◆ **What the exercise asks**
Search the material and gather each line with "pixel" in it.

◆ **Dataset extract**
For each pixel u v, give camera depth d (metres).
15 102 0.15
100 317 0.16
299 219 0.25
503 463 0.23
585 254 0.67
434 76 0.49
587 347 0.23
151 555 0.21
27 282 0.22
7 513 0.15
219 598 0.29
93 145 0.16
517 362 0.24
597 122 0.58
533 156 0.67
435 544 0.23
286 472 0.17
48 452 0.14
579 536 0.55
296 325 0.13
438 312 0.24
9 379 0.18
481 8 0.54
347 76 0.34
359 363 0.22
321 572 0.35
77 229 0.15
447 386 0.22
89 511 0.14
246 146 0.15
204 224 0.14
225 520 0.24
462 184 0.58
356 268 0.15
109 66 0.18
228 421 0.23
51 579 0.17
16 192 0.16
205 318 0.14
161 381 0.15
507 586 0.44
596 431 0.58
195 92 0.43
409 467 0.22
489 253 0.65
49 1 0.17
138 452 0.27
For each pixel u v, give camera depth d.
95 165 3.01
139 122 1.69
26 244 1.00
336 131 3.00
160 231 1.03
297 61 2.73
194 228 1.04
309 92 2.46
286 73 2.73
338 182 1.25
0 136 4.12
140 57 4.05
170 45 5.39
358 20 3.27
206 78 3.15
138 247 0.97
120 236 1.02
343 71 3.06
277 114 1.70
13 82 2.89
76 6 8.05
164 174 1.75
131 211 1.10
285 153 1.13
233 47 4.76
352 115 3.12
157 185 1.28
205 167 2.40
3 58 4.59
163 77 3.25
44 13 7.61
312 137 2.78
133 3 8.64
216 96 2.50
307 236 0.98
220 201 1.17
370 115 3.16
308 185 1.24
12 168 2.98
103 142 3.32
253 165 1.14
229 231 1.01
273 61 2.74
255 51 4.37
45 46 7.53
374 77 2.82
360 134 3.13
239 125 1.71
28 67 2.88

◆ **Solution for this task**
For each pixel u v, give camera depth d (metres).
For each pixel u v, give camera depth d.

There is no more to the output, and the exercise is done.